Un niño le canta a su hermana recién nacida, poniendo su pequeño pie bajo la rueda del carrito para mecerla. Dos niños jugando en una alfombra con diseño de entramado urbano. Dos niños jugando con Warhammer del Señor de los Anillos, pintándolos a mano mientras escuchan SoaD, siempre juntos. Dos niños jugando a la Playstation 1, 2, luego 3 y, por último, 4. Dos adolescentes en una habitación de estudio: el juega al ordenador, ella le lee. Dos jóvenes en la misma habitación, él le toca el piano, ella duerme.

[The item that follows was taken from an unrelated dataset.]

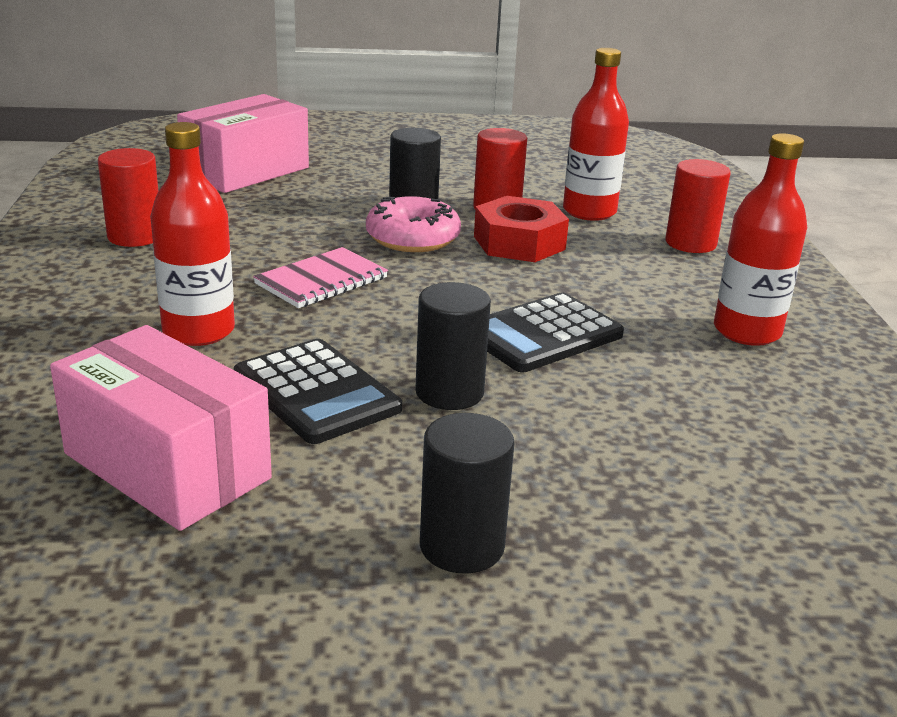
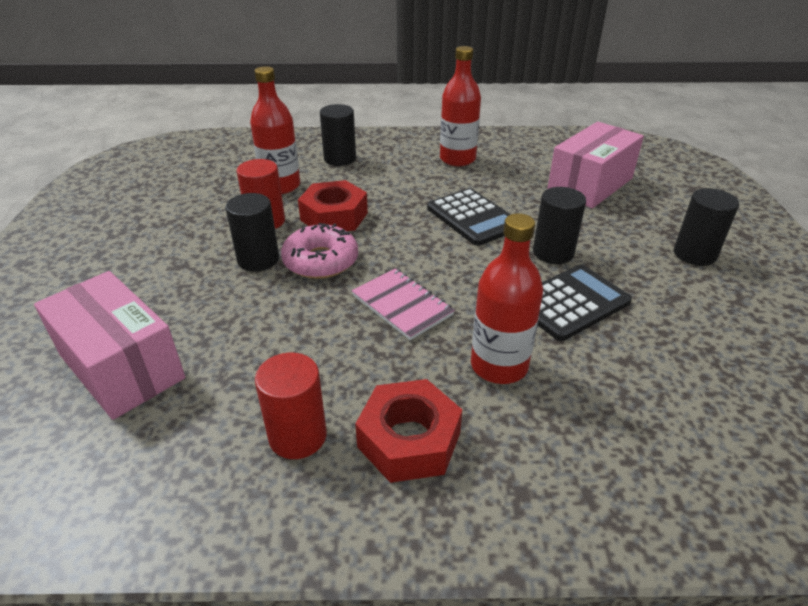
camera: 85 degrees left, 10 degrees up
pink box [50,325,272,531] -> pink box moved to [547,122,644,208]
red cylinder [666,159,731,253] -> black cylinder [320,104,356,166]
none -> red nut [355,379,462,483]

Creo que una de las mejores cosas cuando te haces mayor junto a tus hermanos es disfrutar de cada uno de los planes según van cambiando. Una no lo espera mientras lo vive, pero un día se encuentra tomando un café con su hermana, o yendo a la ópera con su hermano y piensa, contenta, que es un gusto.
También piensa, en las veladas menos agradables, que nunca se verá sola o sin ellos. Cuando tres chiquillos asustados lloran cogidos de la mano, una no se espera que ese vínculo pueda verse amenazado jamás. Cuando tres adultos duermen apretados en el mismo sofá por no verse solos, la conexión parece de hierro, dura, fuerte e inmutable.
Pero hasta el hierro se puede oxidar y corromper. Una se toma un café en la terraza del piso de su hermana y se pregunta qué ha podido pasar para que su hermano no quiera verla ni hablarle. Una medita sobre lo que ha hecho mal. Piensa en sí misma, en la niña que fue, siempre persiguiendo a la persona a la que más admiraba y quería sobre la faz de la tierra. Ahora todo ese mito fundacional, ese origen de lo que ambos eran, se ha desplomado. Resulta que solo era humano y, como buen humano, se equivoca. Ella ya no puede admirarle como solía, pero sí que puede dolerle y añorarle.
Porque una parte de ella todavía es una niña y solo quiere que la acunen.